[Problem statement]:
Reproduce every one of the lines below word for word, character for character, in the same order.

[Data records]:
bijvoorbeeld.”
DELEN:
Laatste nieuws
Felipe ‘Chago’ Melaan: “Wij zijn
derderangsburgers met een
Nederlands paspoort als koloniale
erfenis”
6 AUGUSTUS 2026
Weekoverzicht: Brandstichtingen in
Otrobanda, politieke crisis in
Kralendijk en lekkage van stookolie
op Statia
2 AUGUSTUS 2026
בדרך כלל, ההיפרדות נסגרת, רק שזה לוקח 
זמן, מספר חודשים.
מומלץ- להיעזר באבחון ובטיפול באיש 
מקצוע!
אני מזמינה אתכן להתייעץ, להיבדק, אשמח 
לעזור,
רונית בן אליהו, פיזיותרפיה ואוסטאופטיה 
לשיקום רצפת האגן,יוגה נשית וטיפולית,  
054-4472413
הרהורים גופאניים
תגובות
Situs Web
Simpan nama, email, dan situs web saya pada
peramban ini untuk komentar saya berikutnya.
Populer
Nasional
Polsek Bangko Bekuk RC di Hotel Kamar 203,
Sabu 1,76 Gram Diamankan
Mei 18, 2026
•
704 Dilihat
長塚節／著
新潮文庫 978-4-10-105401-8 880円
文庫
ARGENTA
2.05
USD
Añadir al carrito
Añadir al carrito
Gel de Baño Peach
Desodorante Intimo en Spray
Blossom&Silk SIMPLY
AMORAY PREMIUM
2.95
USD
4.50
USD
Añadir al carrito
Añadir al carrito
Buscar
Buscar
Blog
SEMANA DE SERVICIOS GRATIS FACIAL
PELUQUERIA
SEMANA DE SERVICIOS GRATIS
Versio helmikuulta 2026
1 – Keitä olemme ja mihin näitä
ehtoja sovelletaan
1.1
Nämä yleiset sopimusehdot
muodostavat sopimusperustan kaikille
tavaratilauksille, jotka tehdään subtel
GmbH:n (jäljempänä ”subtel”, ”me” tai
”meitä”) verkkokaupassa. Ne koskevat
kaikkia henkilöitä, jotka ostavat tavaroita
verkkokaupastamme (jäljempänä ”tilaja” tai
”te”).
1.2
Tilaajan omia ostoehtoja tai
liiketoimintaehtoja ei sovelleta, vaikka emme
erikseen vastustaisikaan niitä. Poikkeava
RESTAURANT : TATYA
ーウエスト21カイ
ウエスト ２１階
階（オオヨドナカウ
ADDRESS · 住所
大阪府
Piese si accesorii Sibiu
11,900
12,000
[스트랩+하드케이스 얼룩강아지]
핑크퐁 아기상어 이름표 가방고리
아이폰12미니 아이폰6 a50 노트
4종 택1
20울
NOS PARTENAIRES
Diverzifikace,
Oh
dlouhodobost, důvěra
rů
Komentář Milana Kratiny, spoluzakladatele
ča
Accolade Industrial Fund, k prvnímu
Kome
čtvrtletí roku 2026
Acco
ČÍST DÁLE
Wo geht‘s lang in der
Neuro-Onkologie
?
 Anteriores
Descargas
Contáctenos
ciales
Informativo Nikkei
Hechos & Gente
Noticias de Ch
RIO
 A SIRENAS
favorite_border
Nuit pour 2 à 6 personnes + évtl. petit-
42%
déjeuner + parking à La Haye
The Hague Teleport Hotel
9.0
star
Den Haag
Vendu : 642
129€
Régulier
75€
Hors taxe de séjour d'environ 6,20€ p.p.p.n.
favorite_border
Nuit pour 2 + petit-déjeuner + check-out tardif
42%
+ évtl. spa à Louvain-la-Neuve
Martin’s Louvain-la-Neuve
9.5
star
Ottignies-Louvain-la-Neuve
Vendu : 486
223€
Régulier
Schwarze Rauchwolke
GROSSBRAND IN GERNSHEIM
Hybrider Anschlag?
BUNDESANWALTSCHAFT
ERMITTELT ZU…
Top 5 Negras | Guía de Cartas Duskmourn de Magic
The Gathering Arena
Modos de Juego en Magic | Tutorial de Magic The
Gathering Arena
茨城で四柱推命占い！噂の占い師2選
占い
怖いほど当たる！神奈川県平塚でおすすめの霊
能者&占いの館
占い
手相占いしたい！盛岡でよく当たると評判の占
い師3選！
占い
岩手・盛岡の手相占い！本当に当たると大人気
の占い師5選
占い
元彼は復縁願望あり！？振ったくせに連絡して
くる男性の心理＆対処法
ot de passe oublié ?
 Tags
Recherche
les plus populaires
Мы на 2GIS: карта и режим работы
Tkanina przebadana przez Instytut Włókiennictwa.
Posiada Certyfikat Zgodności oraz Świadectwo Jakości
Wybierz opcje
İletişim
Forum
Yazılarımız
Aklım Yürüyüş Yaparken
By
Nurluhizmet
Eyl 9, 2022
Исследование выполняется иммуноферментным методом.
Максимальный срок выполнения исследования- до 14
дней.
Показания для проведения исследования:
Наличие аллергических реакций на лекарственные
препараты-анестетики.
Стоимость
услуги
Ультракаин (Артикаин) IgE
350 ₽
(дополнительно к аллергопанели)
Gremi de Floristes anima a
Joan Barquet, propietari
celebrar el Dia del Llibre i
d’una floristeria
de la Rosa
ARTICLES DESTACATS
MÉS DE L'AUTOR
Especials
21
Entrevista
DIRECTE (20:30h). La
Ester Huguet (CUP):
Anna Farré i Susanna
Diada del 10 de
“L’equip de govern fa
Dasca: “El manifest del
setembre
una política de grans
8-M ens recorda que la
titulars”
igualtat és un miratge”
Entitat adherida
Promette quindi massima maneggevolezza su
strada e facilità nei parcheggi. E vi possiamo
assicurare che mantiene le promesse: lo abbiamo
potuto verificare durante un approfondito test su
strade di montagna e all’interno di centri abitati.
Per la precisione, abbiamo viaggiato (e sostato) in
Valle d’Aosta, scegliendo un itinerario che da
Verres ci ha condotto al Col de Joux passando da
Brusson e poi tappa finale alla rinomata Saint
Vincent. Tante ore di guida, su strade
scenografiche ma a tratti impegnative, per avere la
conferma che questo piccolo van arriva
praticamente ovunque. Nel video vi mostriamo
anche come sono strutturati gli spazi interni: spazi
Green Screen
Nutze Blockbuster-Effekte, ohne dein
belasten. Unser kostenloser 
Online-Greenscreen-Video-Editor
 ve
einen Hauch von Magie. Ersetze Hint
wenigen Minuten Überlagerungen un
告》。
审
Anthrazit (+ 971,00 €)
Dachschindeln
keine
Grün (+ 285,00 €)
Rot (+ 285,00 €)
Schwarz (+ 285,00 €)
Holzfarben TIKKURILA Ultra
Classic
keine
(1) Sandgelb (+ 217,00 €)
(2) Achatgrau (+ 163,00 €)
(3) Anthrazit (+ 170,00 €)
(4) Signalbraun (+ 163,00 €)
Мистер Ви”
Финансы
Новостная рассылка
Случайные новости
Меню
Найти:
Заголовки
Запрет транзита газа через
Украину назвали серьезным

[Reply to the exercise]:
bijvoorbeeld.”
DELEN:
Laatste nieuws
Felipe ‘Chago’ Melaan: “Wij zijn
derderangsburgers met een
Nederlands paspoort als koloniale
erfenis”
6 AUGUSTUS 2026
Weekoverzicht: Brandstichtingen in
Otrobanda, politieke crisis in
Kralendijk en lekkage van stookolie
op Statia
2 AUGUSTUS 2026
בדרך כלל, ההיפרדות נסגרת, רק שזה לוקח 
זמן, מספר חודשים.
מומלץ- להיעזר באבחון ובטיפול באיש 
מקצוע!
אני מזמינה אתכן להתייעץ, להיבדק, אשמח 
לעזור,
רונית בן אליהו, פיזיותרפיה ואוסטאופטיה 
לשיקום רצפת האגן,יוגה נשית וטיפולית,  
054-4472413
הרהורים גופאניים
תגובות
Situs Web
Simpan nama, email, dan situs web saya pada
peramban ini untuk komentar saya berikutnya.
Populer
Nasional
Polsek Bangko Bekuk RC di Hotel Kamar 203,
Sabu 1,76 Gram Diamankan
Mei 18, 2026
•
704 Dilihat
長塚節／著
新潮文庫 978-4-10-105401-8 880円
文庫
ARGENTA
2.05
USD
Añadir al carrito
Añadir al carrito
Gel de Baño Peach
Desodorante Intimo en Spray
Blossom&Silk SIMPLY
AMORAY PREMIUM
2.95
USD
4.50
USD
Añadir al carrito
Añadir al carrito
Buscar
Buscar
Blog
SEMANA DE SERVICIOS GRATIS FACIAL
PELUQUERIA
SEMANA DE SERVICIOS GRATIS
Versio helmikuulta 2026
1 – Keitä olemme ja mihin näitä
ehtoja sovelletaan
1.1
Nämä yleiset sopimusehdot
muodostavat sopimusperustan kaikille
tavaratilauksille, jotka tehdään subtel
GmbH:n (jäljempänä ”subtel”, ”me” tai
”meitä”) verkkokaupassa. Ne koskevat
kaikkia henkilöitä, jotka ostavat tavaroita
verkkokaupastamme (jäljempänä ”tilaja” tai
”te”).
1.2
Tilaajan omia ostoehtoja tai
liiketoimintaehtoja ei sovelleta, vaikka emme
erikseen vastustaisikaan niitä. Poikkeava
RESTAURANT : TATYA
ーウエスト21カイ
ウエスト ２１階
階（オオヨドナカウ
ADDRESS · 住所
大阪府
Piese si accesorii Sibiu
11,900
12,000
[스트랩+하드케이스 얼룩강아지]
핑크퐁 아기상어 이름표 가방고리
아이폰12미니 아이폰6 a50 노트
4종 택1
20울
NOS PARTENAIRES
Diverzifikace,
Oh
dlouhodobost, důvěra
rů
Komentář Milana Kratiny, spoluzakladatele
ča
Accolade Industrial Fund, k prvnímu
Kome
čtvrtletí roku 2026
Acco
ČÍST DÁLE
Wo geht‘s lang in der
Neuro-Onkologie
?
 Anteriores
Descargas
Contáctenos
ciales
Informativo Nikkei
Hechos & Gente
Noticias de Ch
RIO
 A SIRENAS
favorite_border
Nuit pour 2 à 6 personnes + évtl. petit-
42%
déjeuner + parking à La Haye
The Hague Teleport Hotel
9.0
star
Den Haag
Vendu : 642
129€
Régulier
75€
Hors taxe de séjour d'environ 6,20€ p.p.p.n.
favorite_border
Nuit pour 2 + petit-déjeuner + check-out tardif
42%
+ évtl. spa à Louvain-la-Neuve
Martin’s Louvain-la-Neuve
9.5
star
Ottignies-Louvain-la-Neuve
Vendu : 486
223€
Régulier
Schwarze Rauchwolke
GROSSBRAND IN GERNSHEIM
Hybrider Anschlag?
BUNDESANWALTSCHAFT
ERMITTELT ZU…
Top 5 Negras | Guía de Cartas Duskmourn de Magic
The Gathering Arena
Modos de Juego en Magic | Tutorial de Magic The
Gathering Arena
茨城で四柱推命占い！噂の占い師2選
占い
怖いほど当たる！神奈川県平塚でおすすめの霊
能者&占いの館
占い
手相占いしたい！盛岡でよく当たると評判の占
い師3選！
占い
岩手・盛岡の手相占い！本当に当たると大人気
の占い師5選
占い
元彼は復縁願望あり！？振ったくせに連絡して
くる男性の心理＆対処法
ot de passe oublié ?
 Tags
Recherche
les plus populaires
Мы на 2GIS: карта и режим работы
Tkanina przebadana przez Instytut Włókiennictwa.
Posiada Certyfikat Zgodności oraz Świadectwo Jakości
Wybierz opcje
İletişim
Forum
Yazılarımız
Aklım Yürüyüş Yaparken
By
Nurluhizmet
Eyl 9, 2022
Исследование выполняется иммуноферментным методом.
Максимальный срок выполнения исследования- до 14
дней.
Показания для проведения исследования:
Наличие аллергических реакций на лекарственные
препараты-анестетики.
Стоимость
услуги
Ультракаин (Артикаин) IgE
350 ₽
(дополнительно к аллергопанели)
Gremi de Floristes anima a
Joan Barquet, propietari
celebrar el Dia del Llibre i
d’una floristeria
de la Rosa
ARTICLES DESTACATS
MÉS DE L'AUTOR
Especials
21
Entrevista
DIRECTE (20:30h). La
Ester Huguet (CUP):
Anna Farré i Susanna
Diada del 10 de
“L’equip de govern fa
Dasca: “El manifest del
setembre
una política de grans
8-M ens recorda que la
titulars”
igualtat és un miratge”
Entitat adherida
Promette quindi massima maneggevolezza su
strada e facilità nei parcheggi. E vi possiamo
assicurare che mantiene le promesse: lo abbiamo
potuto verificare durante un approfondito test su
strade di montagna e all’interno di centri abitati.
Per la precisione, abbiamo viaggiato (e sostato) in
Valle d’Aosta, scegliendo un itinerario che da
Verres ci ha condotto al Col de Joux passando da
Brusson e poi tappa finale alla rinomata Saint
Vincent. Tante ore di guida, su strade
scenografiche ma a tratti impegnative, per avere la
conferma che questo piccolo van arriva
praticamente ovunque. Nel video vi mostriamo
anche come sono strutturati gli spazi interni: spazi
Green Screen
Nutze Blockbuster-Effekte, ohne dein
belasten. Unser kostenloser 
Online-Greenscreen-Video-Editor
 ve
einen Hauch von Magie. Ersetze Hint
wenigen Minuten Überlagerungen un
告》。
审
Anthrazit (+ 971,00 €)
Dachschindeln
keine
Grün (+ 285,00 €)
Rot (+ 285,00 €)
Schwarz (+ 285,00 €)
Holzfarben TIKKURILA Ultra
Classic
keine
(1) Sandgelb (+ 217,00 €)
(2) Achatgrau (+ 163,00 €)
(3) Anthrazit (+ 170,00 €)
(4) Signalbraun (+ 163,00 €)
Мистер Ви”
Финансы
Новостная рассылка
Случайные новости
Меню
Найти:
Заголовки
Запрет транзита газа через
Украину назвали серьезным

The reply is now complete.